Re: shell wildcard expansion (un)safety

[Max Nikulin <manikulin () gmail com>]

On 06/11/2024 11:12, Solar Designer wrote:
> The only not-too-unreasonable change I can
> think of is wildcard expansion prefixing filenames with "./", maybe only
> those that start with "-" and maybe not when used with builtin "echo".

Even this technique might have consequences unexpected by script
authors, see

<https://mywiki.wooledge.org/BashPitfalls#pf42>:
> Bash Pitfalls: 42. for file in ./* ; do if [[ $file != *.* ]]

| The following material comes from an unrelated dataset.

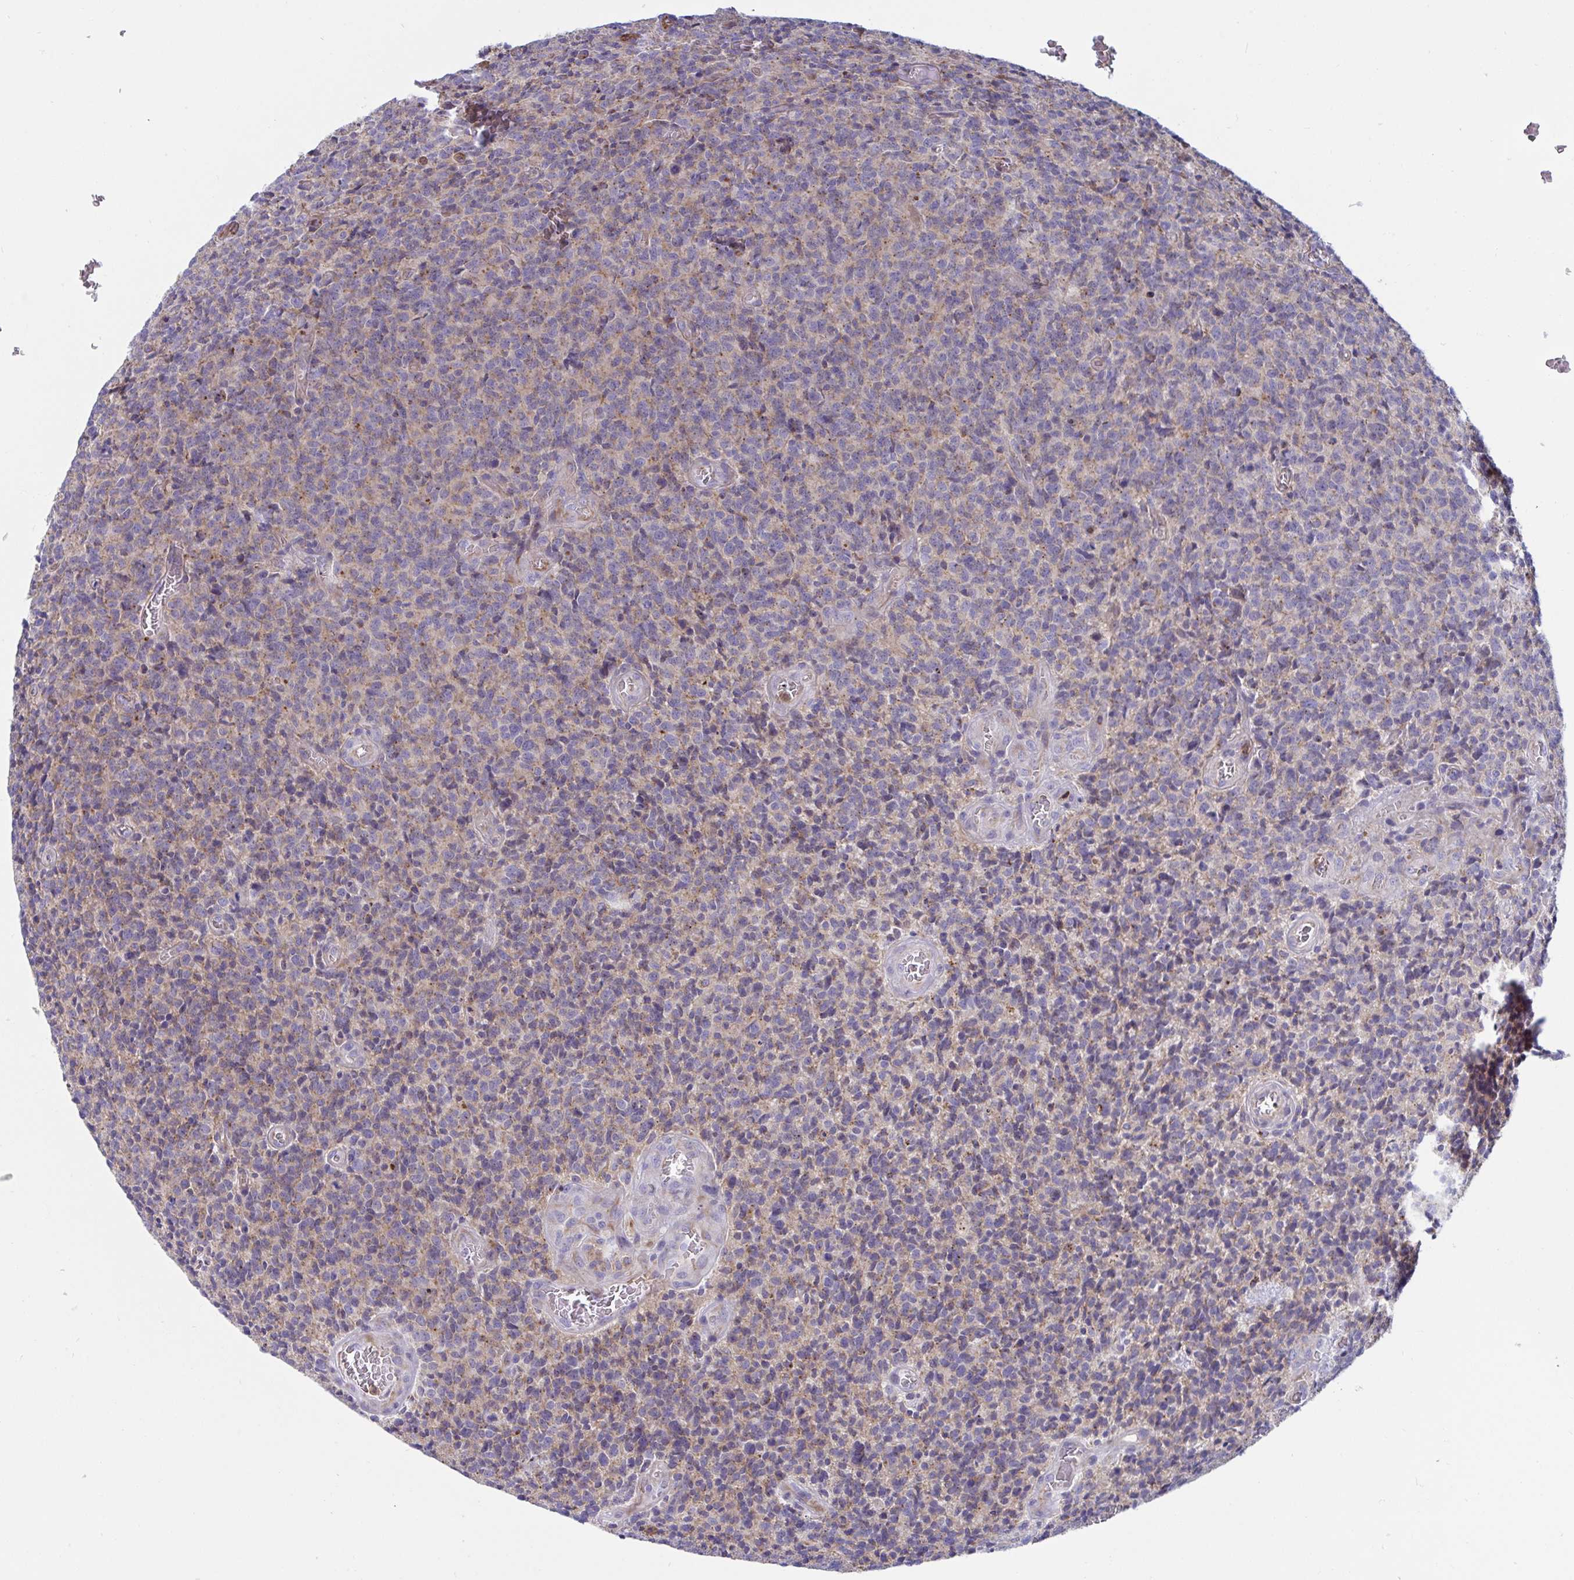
{"staining": {"intensity": "weak", "quantity": "25%-75%", "location": "cytoplasmic/membranous"}, "tissue": "glioma", "cell_type": "Tumor cells", "image_type": "cancer", "snomed": [{"axis": "morphology", "description": "Glioma, malignant, High grade"}, {"axis": "topography", "description": "Brain"}], "caption": "Immunohistochemical staining of glioma reveals low levels of weak cytoplasmic/membranous protein positivity in approximately 25%-75% of tumor cells. (DAB = brown stain, brightfield microscopy at high magnification).", "gene": "SLC9A6", "patient": {"sex": "male", "age": 76}}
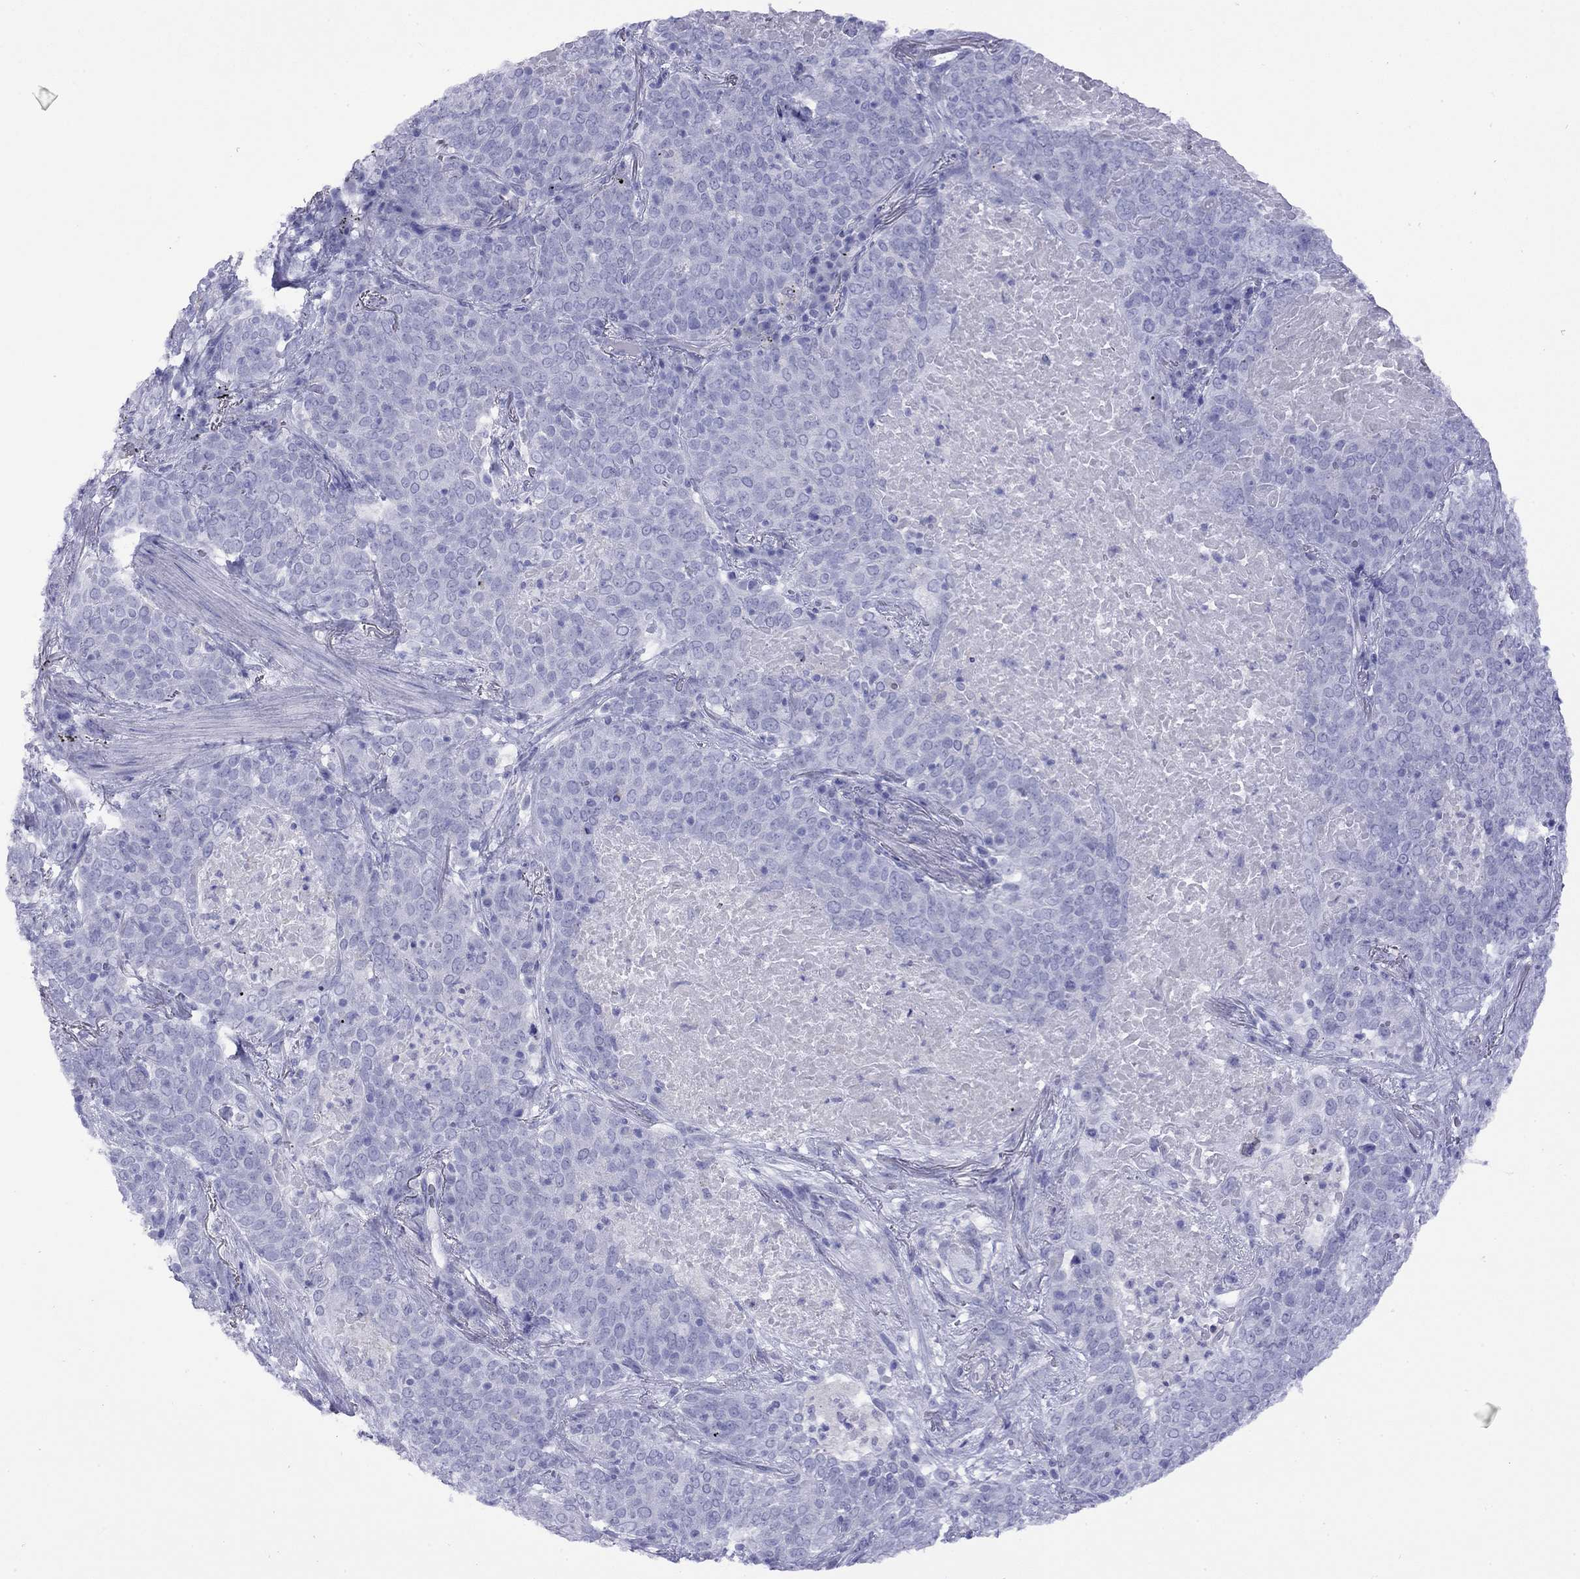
{"staining": {"intensity": "negative", "quantity": "none", "location": "none"}, "tissue": "lung cancer", "cell_type": "Tumor cells", "image_type": "cancer", "snomed": [{"axis": "morphology", "description": "Squamous cell carcinoma, NOS"}, {"axis": "topography", "description": "Lung"}], "caption": "A high-resolution micrograph shows IHC staining of lung squamous cell carcinoma, which reveals no significant staining in tumor cells.", "gene": "SLC30A8", "patient": {"sex": "male", "age": 82}}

> In the case of a pattern like *.* however, problems can arise because it
> matches a string of the form ./filename. In a simple case, you can just
> use the glob directly to generate the desired matches. If however a
> separate pattern-matching step is required (e.g. the results have been
> preprocessed and stored in an array, and need to be filtered), it could
> be solved by taking the prefix into account in the pattern:
> [[ $file != ./*.* ]], or by stripping the pattern from the match.

> # Bash
> shopt -s nullglob
> for path in ./*; do
>     [[ ${path##*/} != *.* ]] && rm "$path"
> done
>
> # Or even better
> for file in *; do
>     [[ $file != *.* ]] && rm "./$file"
> done
>
> # Or better still
> for file in *.*; do
>     rm "./$file"
> done

The original issue is #3 in this list:
<https://mywiki.wooledge.org/BashPitfalls#pf3>
"Filenames with leading dashes"
It is discussed in the pitfall #2 and some
<https://mywiki.wooledge.org/BashFAQ>
entries.

I am not trying to dispute that expanding leading dash to "./-" by 
default may be an improvement. However there should be a way to disable 
it in specific cases.

P.S. More and more tools are getting support of CLI options to format
output as JSON when it necessary to parse it by another program.